His biographer, Eusebius of Caesarea, Constantine’s biographer, claims that on the night before the battle, Constantine saw two Greek letters in a vision, a Chi and a Rho. These two letters are the first two letters in the Greek spelling of “Christ.” Along with the letters, Constantine received the message, “In this sign you will conquer.” He took this divine message to mean that God was on his side. He put the Chi-Rho on his soldiers’ shields, and when he defeated Maxentius the next day, he gave Christ the credit.

It’s hard to say when or if Constantine became an orthodox Christian, but after the Milvian Bridge, Constantine begins to favor Christianity. The next year, he issued the Edict of Milan, which formally ended persecution of Christians. The previous ten years had been some of the most difficult times for the church because the previous emperor, Diocletian, believed that Christianity destabilized the empire. Constantine didn’t just legalize Christianity; the Edict of Milan also reimbursed the church for confiscation and damages.
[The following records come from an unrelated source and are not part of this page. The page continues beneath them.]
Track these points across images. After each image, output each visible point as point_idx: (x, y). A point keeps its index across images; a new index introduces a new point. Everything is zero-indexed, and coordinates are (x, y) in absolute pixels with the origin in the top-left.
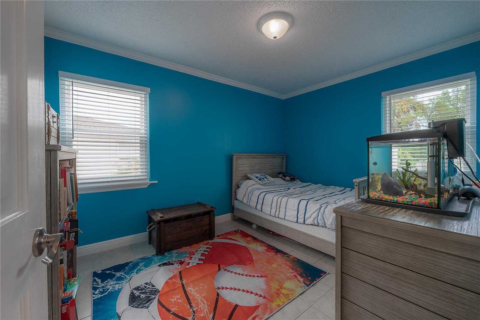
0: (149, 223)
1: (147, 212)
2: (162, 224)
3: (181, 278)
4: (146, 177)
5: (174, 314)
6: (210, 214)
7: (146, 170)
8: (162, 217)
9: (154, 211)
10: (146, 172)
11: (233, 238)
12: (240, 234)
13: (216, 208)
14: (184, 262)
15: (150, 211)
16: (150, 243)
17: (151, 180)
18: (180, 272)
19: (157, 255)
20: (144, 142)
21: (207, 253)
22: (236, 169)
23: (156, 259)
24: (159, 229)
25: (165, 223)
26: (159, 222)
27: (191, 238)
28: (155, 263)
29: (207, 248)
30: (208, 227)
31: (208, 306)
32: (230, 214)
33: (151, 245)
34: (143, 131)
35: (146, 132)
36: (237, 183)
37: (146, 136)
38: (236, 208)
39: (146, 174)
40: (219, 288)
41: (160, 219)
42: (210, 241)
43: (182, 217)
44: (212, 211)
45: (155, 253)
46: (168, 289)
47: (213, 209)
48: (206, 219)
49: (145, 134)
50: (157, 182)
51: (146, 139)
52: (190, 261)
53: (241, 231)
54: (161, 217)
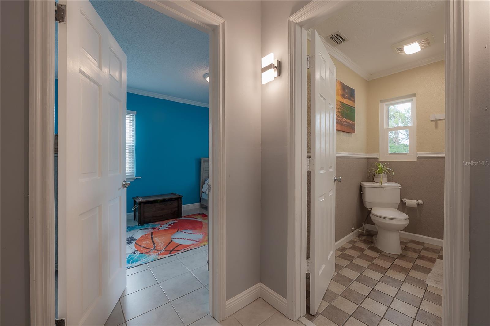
0: (135, 205)
1: (133, 198)
2: (142, 204)
3: (152, 235)
4: (133, 174)
5: (144, 247)
6: (178, 200)
7: (133, 169)
8: (143, 200)
9: (137, 197)
10: (132, 170)
11: (195, 217)
12: (202, 215)
13: (182, 196)
14: (156, 228)
15: (134, 198)
16: (134, 220)
17: (136, 176)
18: (152, 233)
19: (138, 225)
20: (132, 149)
21: (173, 224)
22: (203, 169)
23: (137, 227)
24: (140, 208)
25: (144, 204)
26: (140, 203)
27: (163, 216)
28: (137, 229)
29: (174, 222)
30: (176, 209)
31: (164, 244)
32: (199, 203)
33: (135, 221)
34: (131, 142)
35: (133, 142)
36: (204, 180)
37: (133, 145)
38: (202, 198)
39: (133, 172)
40: (173, 239)
41: (140, 201)
42: (178, 219)
43: (158, 200)
44: (180, 198)
45: (137, 224)
46: (142, 239)
47: (180, 197)
48: (175, 204)
49: (133, 143)
50: (141, 177)
51: (133, 147)
52: (160, 228)
53: (203, 214)
54: (141, 200)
Later, when he had reunited the two halves of the empire and ruled over them as the sole emperor, Constantine built a new capital called Constantinople. This new capital would be unique in the Roman Empire because Constantine constructed church buildings within the very heart of the city. In Rome and most other urban centers, churches had to build their structures outside the city. Constantine architecturally proclaimed that Christianity would be an integral part of his new Rome.

Constantine favored Christianity with money and attention and set a trajectory for its continued growth. He did not, however, make Christianity the official religion of the empire. That move would be made a few generations later. During his life, Constantine probably never imagined a worldwide Christianity. He was merely favoring a formerly persecuted sect. But the bishops knew. They knew that Christianity’s mission was for all to hear the good news. And they took advantage of the good times just as they did the bad.